Dr. Cora Thiel: The project emphasized outreach, especially through collaboration with Nevisian schools. During the mission, live sessions were integrated into classroom teaching. Students learned about chromosomal dynamics and genomics, experiment design, sample handling, and real-time mission execution. They interacted directly with our team, asked questions, and followed the project’s progress from Earth to space. This direct involvement deepened their STEM understanding, made space science tangible, and sparked curiosity. The initiative showed that students anywhere can engage with advanced science, making the experience both educational and inspiring.
How might the results of your experiment expand our understanding of genomic changes in space, and what practical applications do you foresee?
Dr. Cora Thiel: Past missions showed that human immune cells rapidly respond to microgravity, with changes in chromatin dynamics and gene expression. The Fram2 experiment extends this by observing immune cells over two days in space. This long-term exposure helps reveal both immediate and sustained chromosomal and genomic responses. By comparing these results to short-duration missions, we will better understand how the immune system adapts in space. These insights are crucial for planning long-duration missions and could also support treatments for immune suppression or inflammation on Earth. Our Fram2 results can also be directly compared to our earlier parabolic flight and suborbital rocket mission data, increasing the overall scientific impact of the research.

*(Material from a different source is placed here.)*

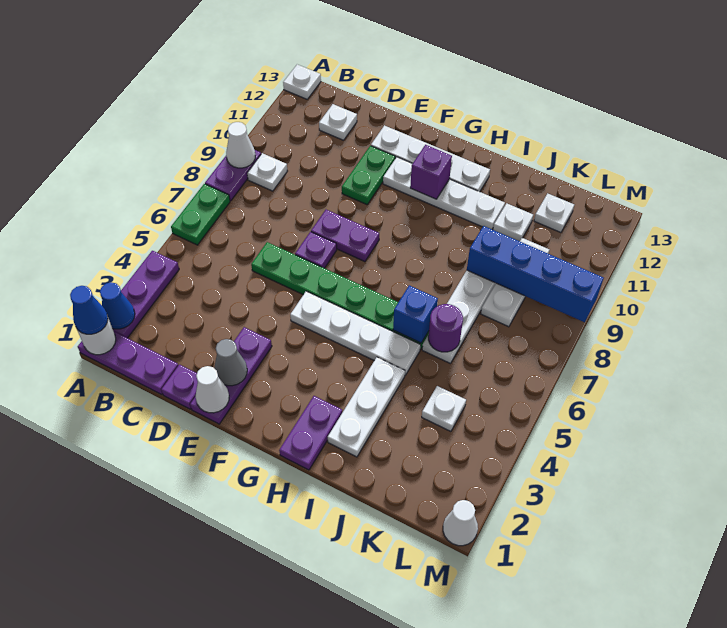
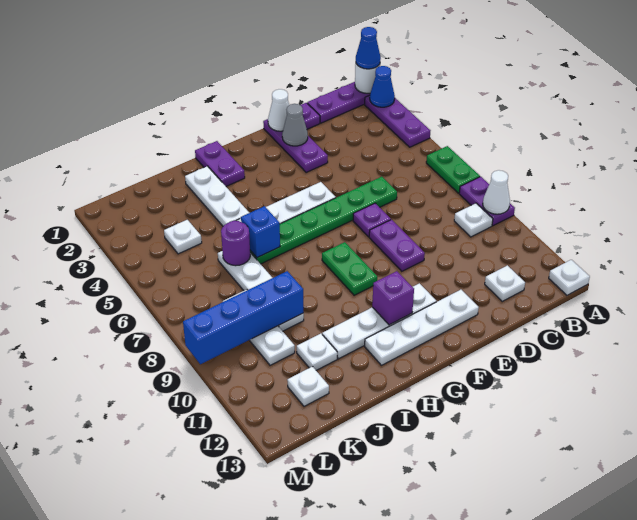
purple 1x2 plate [311,210,379,262] -> purple 1x2 plate turned to [369,220,425,271]
green 1x2 plate [342,146,395,205] -> green 1x2 plate moved to [322,242,377,295]
white 1x1 cone [443,500,478,546] -> none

What long-term research perspectives emerge from the initial results of your experiment, and are you planning follow-up experiments on future missions?
Dr. Cora Thiel: The Fram2 experiment provides new insight into how immune cells adapt to long-term microgravity, potentially identifying lasting or altered regulatory mechanisms. This research helps answer whether the human body can endure extended space travel. Based on these results, our team plans follow-up experiments on future missions to explore chromosomal and genomic changes in more detail and over longer durations. The findings will contribute to maintain astronaut health and developing countermeasures for Moon or Mars missions—paving the way for sustainable human presence in space.